Opinion: Boone winters not what many are expecting

Katie Reule

Abbi Pittman

Katie RueleLast winter was possibly one of the largest letdowns of my time in Boone.

A couple of snowfalls and a little bite in the air was all we got, and I couldn’t have been more disappointed.

Where were all the huge snows that coated the campus in a massive blanket that usually awarded a day or two of cancelled classes?

There were about three snows last year that were child’s play for anybody who has lived through any of the previous infamous winters at the university.

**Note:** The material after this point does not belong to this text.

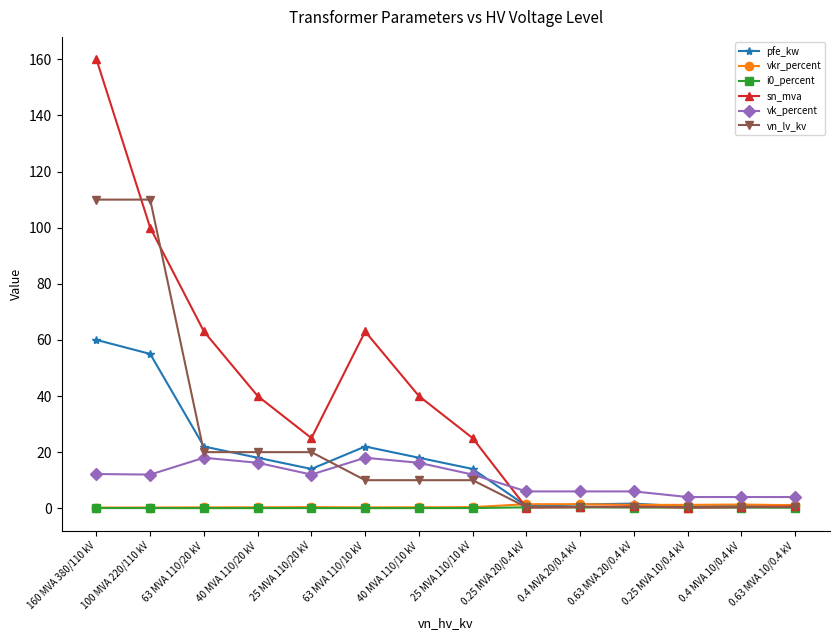

Which series changed the most between 25 MVA 110/10 kV and 0.25 MVA 20/0.4 kV?

sn_mva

How many freshmen were scoffing at the paltry snow thinking they had seen the worst of it? Thinking everyone had been over exaggerating?

It was impossible last winter to explain to those newbies what really happens when snow falls in Boone.

 Most new students, especially those who come from cities further east, think snowfall immediately means class cancellations and maybe some skiing or sledding.

But the problem with living in the mountains and in a town with a track record of tremendous snowstorms is that the people and the university are already prepared for the snow.

So don’t get your hopes up. Classes won’t get cancelled for a couple inches of snowfall.

When it snows in Boone, it’s not some dainty “winter wonderland.”

It’s more like “snowmaggedon” – bordering on “ice apocalypse.”

With the way the weather looks now, I wouldn’t be surprised if snow was falling sometime in October. Already the mornings are a good 40 degrees and the nights are even worse.

My advice to anyone that is thinking they can slide through the upcoming winter months is to go ahead and start collecting your thick winter coats, fuzzy socks, knitted scarves and clunky snow boots because otherwise you’ll be slipping on black ice while freezing up the hill to your dorm.

So get ready to bundle up, Mountaineers, because my prediction is that this winter is going to take us all by surprise.

And one more thing: when you see someone fall (it’s going to happen), don’t laugh. You’ll be next.

Reule, a junior journalism and public relations major from Charlotte, is an opinion writer.